WHAT YOU WILL DO: Some lines below hold "background". Pick them out and copy them.

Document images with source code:
..........
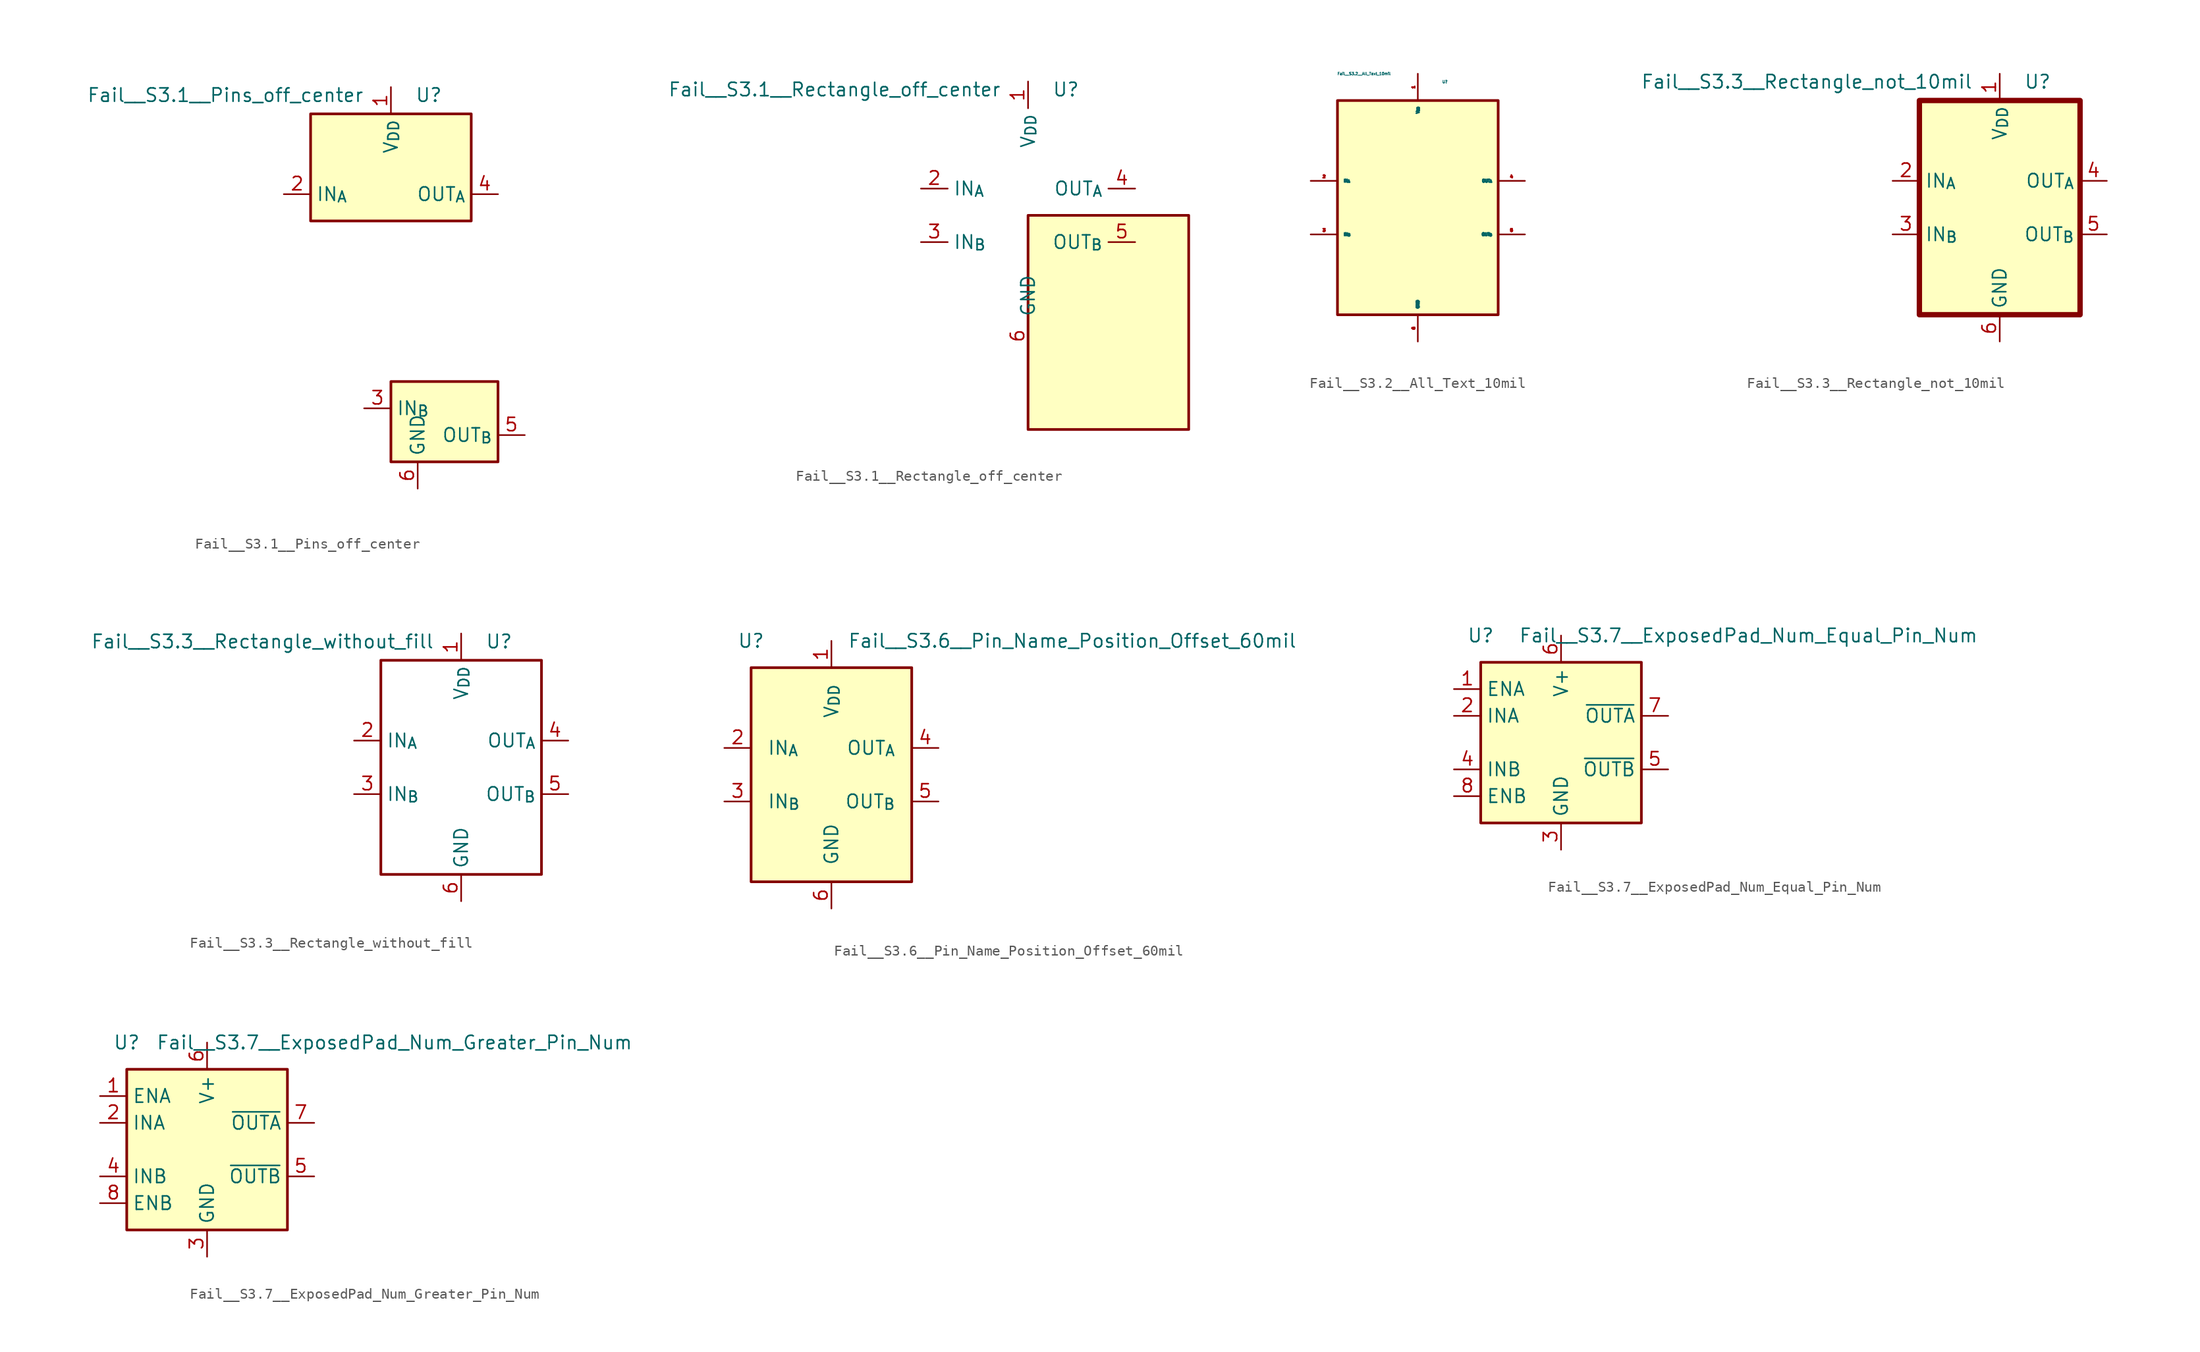
<source format=kicad_sym>
(kicad_symbol_lib
  (version 20220914)
  (generator kicad_symbol_editor)
  (symbol "Fail__S3.1__Pins_off_center"
    (property "Reference" "U"
      (at 2.286 11.938 0)
      (effects (font (size 1.27 1.27)) (justify left)))
    (property "Value" "Fail__S3.1__Pins_off_center"
      (at -2.54 11.938 0)
      (effects (font (size 1.27 1.27)) (justify right)))
    (symbol "Fail__S3.1__Pins_off_center_0_1"
      (rectangle (start -7.62 10.16) (end 7.62 0) (stroke (width 0.254) (type default)) (fill (type background)))
      (rectangle (start 0 -15.24) (end 10.16 -22.86) (stroke (width 0.254) (type default)) (fill (type background))))
    (symbol "Fail__S3.1__Pins_off_center_1_1"
      (pin power_in line (at 0 12.7 270) (length 2.54) (name "V_{DD}" (effects (font (size 1.27 1.27)))) (number "1" (effects (font (size 1.27 1.27)))))
      (pin input line (at -10.16 2.54 0) (length 2.54) (name "IN_{A}" (effects (font (size 1.27 1.27)))) (number "2" (effects (font (size 1.27 1.27)))))
      (pin input line (at -2.54 -17.78 0) (length 2.54) (name "IN_{B}" (effects (font (size 1.27 1.27)))) (number "3" (effects (font (size 1.27 1.27)))))
      (pin output line (at 10.16 2.54 180) (length 2.54) (name "OUT_{A}" (effects (font (size 1.27 1.27)))) (number "4" (effects (font (size 1.27 1.27)))))
      (pin output line (at 12.7 -20.32 180) (length 2.54) (name "OUT_{B}" (effects (font (size 1.27 1.27)))) (number "5" (effects (font (size 1.27 1.27)))))
      (pin power_in line (at 2.54 -25.4 90) (length 2.54) (name "GND" (effects (font (size 1.27 1.27)))) (number "6" (effects (font (size 1.27 1.27)))))
      (pin no_connect line (at 7.62 7.62 180) (length 2.54) hide (name "NC" (effects (font (size 1.27 1.27)))) (number "7" (effects (font (size 1.27 1.27)))))
      (pin no_connect line (at 7.62 5.08 180) (length 2.54) hide (name "NC" (effects (font (size 1.27 1.27)))) (number "8" (effects (font (size 1.27 1.27)))))))
  (symbol "Fail__S3.1__Rectangle_off_center"
    (property "Reference" "U"
      (at 2.286 11.938 0)
      (effects (font (size 1.27 1.27)) (justify left)))
    (property "Value" "Fail__S3.1__Rectangle_off_center"
      (at -2.54 11.938 0)
      (effects (font (size 1.27 1.27)) (justify right)))
    (symbol "Fail__S3.1__Rectangle_off_center_0_1"
      (rectangle (start 0 0) (end 15.24 -20.32) (stroke (width 0.254) (type default)) (fill (type background))))
    (symbol "Fail__S3.1__Rectangle_off_center_1_1"
      (pin power_in line (at 0 12.7 270) (length 2.54) (name "V_{DD}" (effects (font (size 1.27 1.27)))) (number "1" (effects (font (size 1.27 1.27)))))
      (pin input line (at -10.16 2.54 0) (length 2.54) (name "IN_{A}" (effects (font (size 1.27 1.27)))) (number "2" (effects (font (size 1.27 1.27)))))
      (pin input line (at -10.16 -2.54 0) (length 2.54) (name "IN_{B}" (effects (font (size 1.27 1.27)))) (number "3" (effects (font (size 1.27 1.27)))))
      (pin output line (at 10.16 2.54 180) (length 2.54) (name "OUT_{A}" (effects (font (size 1.27 1.27)))) (number "4" (effects (font (size 1.27 1.27)))))
      (pin output line (at 10.16 -2.54 180) (length 2.54) (name "OUT_{B}" (effects (font (size 1.27 1.27)))) (number "5" (effects (font (size 1.27 1.27)))))
      (pin power_in line (at 0 -12.7 90) (length 2.54) (name "GND" (effects (font (size 1.27 1.27)))) (number "6" (effects (font (size 1.27 1.27)))))
      (pin no_connect line (at 7.62 7.62 180) (length 2.54) hide (name "NC" (effects (font (size 1.27 1.27)))) (number "7" (effects (font (size 1.27 1.27)))))
      (pin no_connect line (at 7.62 -7.62 180) (length 2.54) hide (name "NC" (effects (font (size 1.27 1.27)))) (number "8" (effects (font (size 1.27 1.27)))))))
  (symbol "Fail__S3.2__All_Text_10mil"
    (property "Reference" "U"
      (at 2.286 11.938 0)
      (effects (font (size 0.254 0.254)) (justify left)))
    (property "Value" "Fail__S3.2__All_Text_10mil"
      (at -2.54 12.7 0)
      (effects (font (size 0.254 0.254)) (justify right)))
    (symbol "Fail__S3.2__All_Text_10mil_0_1"
      (rectangle (start -7.62 10.16) (end 7.62 -10.16) (stroke (width 0.254) (type default)) (fill (type background))))
    (symbol "Fail__S3.2__All_Text_10mil_1_1"
      (pin power_in line (at 0 12.7 270) (length 2.54) (name "V_{DD}" (effects (font (size 0.254 0.254)))) (number "1" (effects (font (size 0.254 0.254)))))
      (pin input line (at -10.16 2.54 0) (length 2.54) (name "IN_{A}" (effects (font (size 0.254 0.254)))) (number "2" (effects (font (size 0.254 0.254)))))
      (pin input line (at -10.16 -2.54 0) (length 2.54) (name "IN_{B}" (effects (font (size 0.254 0.254)))) (number "3" (effects (font (size 0.254 0.254)))))
      (pin output line (at 10.16 2.54 180) (length 2.54) (name "OUT_{A}" (effects (font (size 0.254 0.254)))) (number "4" (effects (font (size 0.254 0.254)))))
      (pin output line (at 10.16 -2.54 180) (length 2.54) (name "OUT_{B}" (effects (font (size 0.254 0.254)))) (number "5" (effects (font (size 0.254 0.254)))))
      (pin power_in line (at 0 -12.7 90) (length 2.54) (name "GND" (effects (font (size 0.254 0.254)))) (number "6" (effects (font (size 0.254 0.254)))))
      (pin no_connect line (at 7.62 7.62 180) (length 2.54) hide (name "NC" (effects (font (size 0.254 0.254)))) (number "7" (effects (font (size 0.254 0.254)))))
      (pin no_connect line (at 7.62 -7.62 180) (length 2.54) hide (name "NC" (effects (font (size 0.254 0.254)))) (number "8" (effects (font (size 0.254 0.254)))))))
  (symbol "Fail__S3.3__Rectangle_not_10mil"
    (property "Reference" "U"
      (at 2.286 11.938 0)
      (effects (font (size 1.27 1.27)) (justify left)))
    (property "Value" "Fail__S3.3__Rectangle_not_10mil"
      (at -2.54 11.938 0)
      (effects (font (size 1.27 1.27)) (justify right)))
    (symbol "Fail__S3.3__Rectangle_not_10mil_0_1"
      (rectangle (start -7.62 10.16) (end 7.62 -10.16) (stroke (width 0.508) (type default)) (fill (type background))))
    (symbol "Fail__S3.3__Rectangle_not_10mil_1_1"
      (pin power_in line (at 0 12.7 270) (length 2.54) (name "V_{DD}" (effects (font (size 1.27 1.27)))) (number "1" (effects (font (size 1.27 1.27)))))
      (pin input line (at -10.16 2.54 0) (length 2.54) (name "IN_{A}" (effects (font (size 1.27 1.27)))) (number "2" (effects (font (size 1.27 1.27)))))
      (pin input line (at -10.16 -2.54 0) (length 2.54) (name "IN_{B}" (effects (font (size 1.27 1.27)))) (number "3" (effects (font (size 1.27 1.27)))))
      (pin output line (at 10.16 2.54 180) (length 2.54) (name "OUT_{A}" (effects (font (size 1.27 1.27)))) (number "4" (effects (font (size 1.27 1.27)))))
      (pin output line (at 10.16 -2.54 180) (length 2.54) (name "OUT_{B}" (effects (font (size 1.27 1.27)))) (number "5" (effects (font (size 1.27 1.27)))))
      (pin power_in line (at 0 -12.7 90) (length 2.54) (name "GND" (effects (font (size 1.27 1.27)))) (number "6" (effects (font (size 1.27 1.27)))))
      (pin no_connect line (at 7.62 7.62 180) (length 2.54) hide (name "NC" (effects (font (size 1.27 1.27)))) (number "7" (effects (font (size 1.27 1.27)))))
      (pin no_connect line (at 7.62 -7.62 180) (length 2.54) hide (name "NC" (effects (font (size 1.27 1.27)))) (number "8" (effects (font (size 1.27 1.27)))))))
  (symbol "Fail__S3.3__Rectangle_without_fill"
    (property "Reference" "U"
      (at 2.286 11.938 0)
      (effects (font (size 1.27 1.27)) (justify left)))
    (property "Value" "Fail__S3.3__Rectangle_without_fill"
      (at -2.54 11.938 0)
      (effects (font (size 1.27 1.27)) (justify right)))
    (symbol "Fail__S3.3__Rectangle_without_fill_0_1"
      (rectangle (start -7.62 10.16) (end 7.62 -10.16) (stroke (width 0.254) (type default)) (fill (type none))))
    (symbol "Fail__S3.3__Rectangle_without_fill_1_1"
      (pin power_in line (at 0 12.7 270) (length 2.54) (name "V_{DD}" (effects (font (size 1.27 1.27)))) (number "1" (effects (font (size 1.27 1.27)))))
      (pin input line (at -10.16 2.54 0) (length 2.54) (name "IN_{A}" (effects (font (size 1.27 1.27)))) (number "2" (effects (font (size 1.27 1.27)))))
      (pin input line (at -10.16 -2.54 0) (length 2.54) (name "IN_{B}" (effects (font (size 1.27 1.27)))) (number "3" (effects (font (size 1.27 1.27)))))
      (pin output line (at 10.16 2.54 180) (length 2.54) (name "OUT_{A}" (effects (font (size 1.27 1.27)))) (number "4" (effects (font (size 1.27 1.27)))))
      (pin output line (at 10.16 -2.54 180) (length 2.54) (name "OUT_{B}" (effects (font (size 1.27 1.27)))) (number "5" (effects (font (size 1.27 1.27)))))
      (pin power_in line (at 0 -12.7 90) (length 2.54) (name "GND" (effects (font (size 1.27 1.27)))) (number "6" (effects (font (size 1.27 1.27)))))
      (pin no_connect line (at 7.62 7.62 180) (length 2.54) hide (name "NC" (effects (font (size 1.27 1.27)))) (number "7" (effects (font (size 1.27 1.27)))))
      (pin no_connect line (at 7.62 -7.62 180) (length 2.54) hide (name "NC" (effects (font (size 1.27 1.27)))) (number "8" (effects (font (size 1.27 1.27)))))))
  (symbol "Fail__S3.6__Pin_Name_Position_Offset_60mil"
    (pin_names
      (offset 1.524))
    (property "Reference" "U"
      (at -7.62 12.7 0)
      (effects (font (size 1.27 1.27))))
    (property "Value" "Fail__S3.6__Pin_Name_Position_Offset_60mil"
      (at 22.86 12.7 0)
      (effects (font (size 1.27 1.27))))
    (symbol "Fail__S3.6__Pin_Name_Position_Offset_60mil_0_1"
      (rectangle (start -7.62 10.16) (end 7.62 -10.16) (stroke (width 0.254) (type default)) (fill (type background))))
    (symbol "Fail__S3.6__Pin_Name_Position_Offset_60mil_1_1"
      (pin power_in line (at 0 12.7 270) (length 2.54) (name "V_{DD}" (effects (font (size 1.27 1.27)))) (number "1" (effects (font (size 1.27 1.27)))))
      (pin input line (at -10.16 2.54 0) (length 2.54) (name "IN_{A}" (effects (font (size 1.27 1.27)))) (number "2" (effects (font (size 1.27 1.27)))))
      (pin input line (at -10.16 -2.54 0) (length 2.54) (name "IN_{B}" (effects (font (size 1.27 1.27)))) (number "3" (effects (font (size 1.27 1.27)))))
      (pin output line (at 10.16 2.54 180) (length 2.54) (name "OUT_{A}" (effects (font (size 1.27 1.27)))) (number "4" (effects (font (size 1.27 1.27)))))
      (pin output line (at 10.16 -2.54 180) (length 2.54) (name "OUT_{B}" (effects (font (size 1.27 1.27)))) (number "5" (effects (font (size 1.27 1.27)))))
      (pin power_in line (at 0 -12.7 90) (length 2.54) (name "GND" (effects (font (size 1.27 1.27)))) (number "6" (effects (font (size 1.27 1.27)))))
      (pin no_connect line (at 7.62 7.62 180) (length 2.54) hide (name "NC" (effects (font (size 1.27 1.27)))) (number "7" (effects (font (size 1.27 1.27)))))
      (pin no_connect line (at 7.62 -7.62 180) (length 2.54) hide (name "NC" (effects (font (size 1.27 1.27)))) (number "8" (effects (font (size 1.27 1.27)))))))
  (symbol "Fail__S3.7__ExposedPad_Num_Equal_Pin_Num"
    (property "Reference" "U"
      (at -7.62 10.16 0)
      (effects (font (size 1.27 1.27))))
    (property "Value" "Fail__S3.7__ExposedPad_Num_Equal_Pin_Num"
      (at 17.78 10.16 0)
      (effects (font (size 1.27 1.27))))
    (symbol "Fail__S3.7__ExposedPad_Num_Equal_Pin_Num_0_1"
      (rectangle (start -7.62 -7.62) (end 7.62 7.62) (stroke (width 0.254) (type default)) (fill (type background))))
    (symbol "Fail__S3.7__ExposedPad_Num_Equal_Pin_Num_1_1"
      (pin input line (at -10.16 5.08 0) (length 2.54) (name "ENA" (effects (font (size 1.27 1.27)))) (number "1" (effects (font (size 1.27 1.27)))))
      (pin input line (at -10.16 2.54 0) (length 2.54) (name "INA" (effects (font (size 1.27 1.27)))) (number "2" (effects (font (size 1.27 1.27)))))
      (pin power_in line (at 0 -10.16 90) (length 2.54) (name "GND" (effects (font (size 1.27 1.27)))) (number "3" (effects (font (size 1.27 1.27)))))
      (pin input line (at -10.16 -2.54 0) (length 2.54) (name "INB" (effects (font (size 1.27 1.27)))) (number "4" (effects (font (size 1.27 1.27)))))
      (pin output line (at 10.16 -2.54 180) (length 2.54) (name "~{OUTB}" (effects (font (size 1.27 1.27)))) (number "5" (effects (font (size 1.27 1.27)))))
      (pin power_in line (at 0 10.16 270) (length 2.54) (name "V+" (effects (font (size 1.27 1.27)))) (number "6" (effects (font (size 1.27 1.27)))))
      (pin output line (at 10.16 2.54 180) (length 2.54) (name "~{OUTA}" (effects (font (size 1.27 1.27)))) (number "7" (effects (font (size 1.27 1.27)))))
      (pin input line (at -10.16 -5.08 0) (length 2.54) (name "ENB" (effects (font (size 1.27 1.27)))) (number "8" (effects (font (size 1.27 1.27)))))
      (pin passive line (at 0 -10.16 90) (length 2.54) hide (name "GND" (effects (font (size 1.27 1.27)))) (number "8" (effects (font (size 1.27 1.27)))))))
  (symbol "Fail__S3.7__ExposedPad_Num_Greater_Pin_Num"
    (property "Reference" "U"
      (at -7.62 10.16 0)
      (effects (font (size 1.27 1.27))))
    (property "Value" "Fail__S3.7__ExposedPad_Num_Greater_Pin_Num"
      (at 17.78 10.16 0)
      (effects (font (size 1.27 1.27))))
    (symbol "Fail__S3.7__ExposedPad_Num_Greater_Pin_Num_0_1"
      (rectangle (start -7.62 -7.62) (end 7.62 7.62) (stroke (width 0.254) (type default)) (fill (type background))))
    (symbol "Fail__S3.7__ExposedPad_Num_Greater_Pin_Num_1_1"
      (pin input line (at -10.16 5.08 0) (length 2.54) (name "ENA" (effects (font (size 1.27 1.27)))) (number "1" (effects (font (size 1.27 1.27)))))
      (pin input line (at -10.16 2.54 0) (length 2.54) (name "INA" (effects (font (size 1.27 1.27)))) (number "2" (effects (font (size 1.27 1.27)))))
      (pin power_in line (at 0 -10.16 90) (length 2.54) (name "GND" (effects (font (size 1.27 1.27)))) (number "3" (effects (font (size 1.27 1.27)))))
      (pin input line (at -10.16 -2.54 0) (length 2.54) (name "INB" (effects (font (size 1.27 1.27)))) (number "4" (effects (font (size 1.27 1.27)))))
      (pin output line (at 10.16 -2.54 180) (length 2.54) (name "~{OUTB}" (effects (font (size 1.27 1.27)))) (number "5" (effects (font (size 1.27 1.27)))))
      (pin power_in line (at 0 10.16 270) (length 2.54) (name "V+" (effects (font (size 1.27 1.27)))) (number "6" (effects (font (size 1.27 1.27)))))
      (pin output line (at 10.16 2.54 180) (length 2.54) (name "~{OUTA}" (effects (font (size 1.27 1.27)))) (number "7" (effects (font (size 1.27 1.27)))))
      (pin input line (at -10.16 -5.08 0) (length 2.54) (name "ENB" (effects (font (size 1.27 1.27)))) (number "8" (effects (font (size 1.27 1.27)))))
      (pin passive line (at 0 -10.16 90) (length 2.54) hide (name "GND" (effects (font (size 1.27 1.27)))) (number "8" (effects (font (size 1.27 1.27))))))))
</source>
..........
ANSWER BOX:
      (rectangle (start -7.62 10.16) (end 7.62 0) (stroke (width 0.254) (type default)) (fill (type background)))
      (rectangle (start 0 -15.24) (end 10.16 -22.86) (stroke (width 0.254) (type default)) (fill (type background))))
      (rectangle (start 0 0) (end 15.24 -20.32) (stroke (width 0.254) (type default)) (fill (type background))))
      (rectangle (start -7.62 10.16) (end 7.62 -10.16) (stroke (width 0.254) (type default)) (fill (type background))))
      (rectangle (start -7.62 10.16) (end 7.62 -10.16) (stroke (width 0.508) (type default)) (fill (type background))))
      (rectangle (start -7.62 10.16) (end 7.62 -10.16) (stroke (width 0.254) (type default)) (fill (type background))))
      (rectangle (start -7.62 -7.62) (end 7.62 7.62) (stroke (width 0.254) (type default)) (fill (type background))))
      (rectangle (start -7.62 -7.62) (end 7.62 7.62) (stroke (width 0.254) (type default)) (fill (type background))))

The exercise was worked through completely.